Google on Saturday challenged searchers to a puzzle in homage to what would have been Alan Turing's 100th birthday.

Turing, a brilliant British mathematician and codebreaker, worked for the British government during World War II. His work cracking German code and improving technologies used to do so earned him an Order of the British Empire after the war. According to the New York Times, Turing's contribution "changed the outcome of the war because it gave the Allies an ear into German planning."

Among his many accomplishments after the war, Turing in 1936 laid the groundwork for modern computing when he presented algorithms, rules for solving mathematic calculations, along with a hypothetical "Turing machine" that could read these rules.

In the 1950s Turing developed a test to measure the intelligence of early computer systems and argued that machines can think. The Turing Test is an imitation game in which a human and a computer input binary data into a terminal, and a human judge determines which participant is man and which is machine.

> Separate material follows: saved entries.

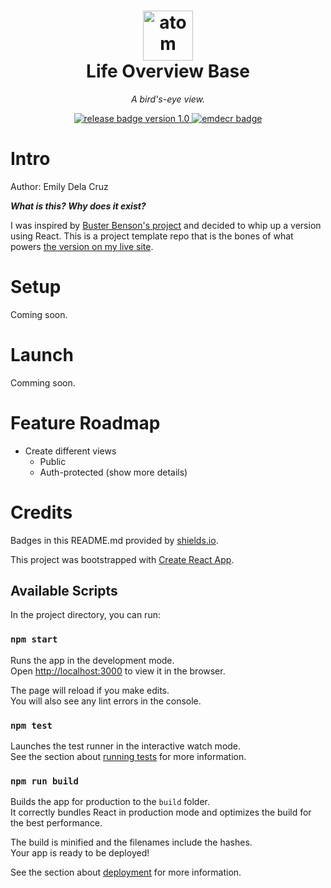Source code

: <h1 align="center">
    <a href="https://emilydelacruz.com" target="_blank"><img src="https://emilydelacruz.com/files/connection.png" alt="atom graphic" width="80"></a>
    <br>
    Life Overview Base
</h1>

<p align="center"><em>A bird's-eye view.</em></p>

<p align="center">
    <a href="https://github.com/emdecr/edc/releases">
        <img src="https://img.shields.io/badge/release-v1.0-blue.svg" alt="release badge version 1.0">
    </a>
    <a href="https://emilydelacruz.com">
        <img src="https://img.shields.io/badge/%3C%2F%3E%20with%20%E2%99%A5%EF%B8%8E%20by-emdecr-red.svg" alt="emdecr badge">
    </a>
    
</p>

# Intro

Author: Emily Dela Cruz

_**What is this? Why does it exist?**_

I was inspired by <a href="https://busterbenson.com/the-life-of/buster/" target="_blank">Buster Benson's project</a> and decided to whip up a version using React. This is a project template repo that is the bones of what powers <a href="https://emilydelacruz.com/life-overview" target="_blank">the version on my live site</a>.

# Setup

Coming soon.

# Launch

Comming soon.

# Feature Roadmap

- Create different views
  - Public
  - Auth-protected (show more details)

# Credits

Badges in this README.md provided by [shields.io](https://shields.io/#your-badge).

This project was bootstrapped with [Create React App](https://github.com/facebook/create-react-app).

## Available Scripts

In the project directory, you can run:

### `npm start`

Runs the app in the development mode.<br />
Open [http://localhost:3000](http://localhost:3000) to view it in the browser.

The page will reload if you make edits.<br />
You will also see any lint errors in the console.

### `npm test`

Launches the test runner in the interactive watch mode.<br />
See the section about [running tests](https://facebook.github.io/create-react-app/docs/running-tests) for more information.

### `npm run build`

Builds the app for production to the `build` folder.<br />
It correctly bundles React in production mode and optimizes the build for the best performance.

The build is minified and the filenames include the hashes.<br />
Your app is ready to be deployed!

See the section about [deployment](https://facebook.github.io/create-react-app/docs/deployment) for more information.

Turing "provided the blueprint for building a machine that could do any computation that a person could, marking the first step towards the modern notion of a computer," according to a post on the Official Google Blog written by Andrew Eland, Google U.K.'s director of engineering.

Turing's life took a tragic turn in 1952, when the British government convicted him of indecency for acts of homosexuality. He ended his life in 1954 after undergoing chemical castration as an alternative to prison.

British Prime Minister Gordon Brown issued an apology in 2009. From Brown's statement, per CNET:

While Mr. Turing was dealt with under the law of the time and we can't put the clock back, his treatment was of course utterly unfair and I am pleased to have the chance to say how deeply sorry I and we all are for what happened to him.&

Google's home page doodle features a challenging game modeled after the Turing machine. The user must follow the device's instructions to spell out "Google" in binary. A helpful YouTube user has uploaded a couple instructional videos that walk you through the game's six easy levels (above) and the six hard levels (below). Can you solve them all?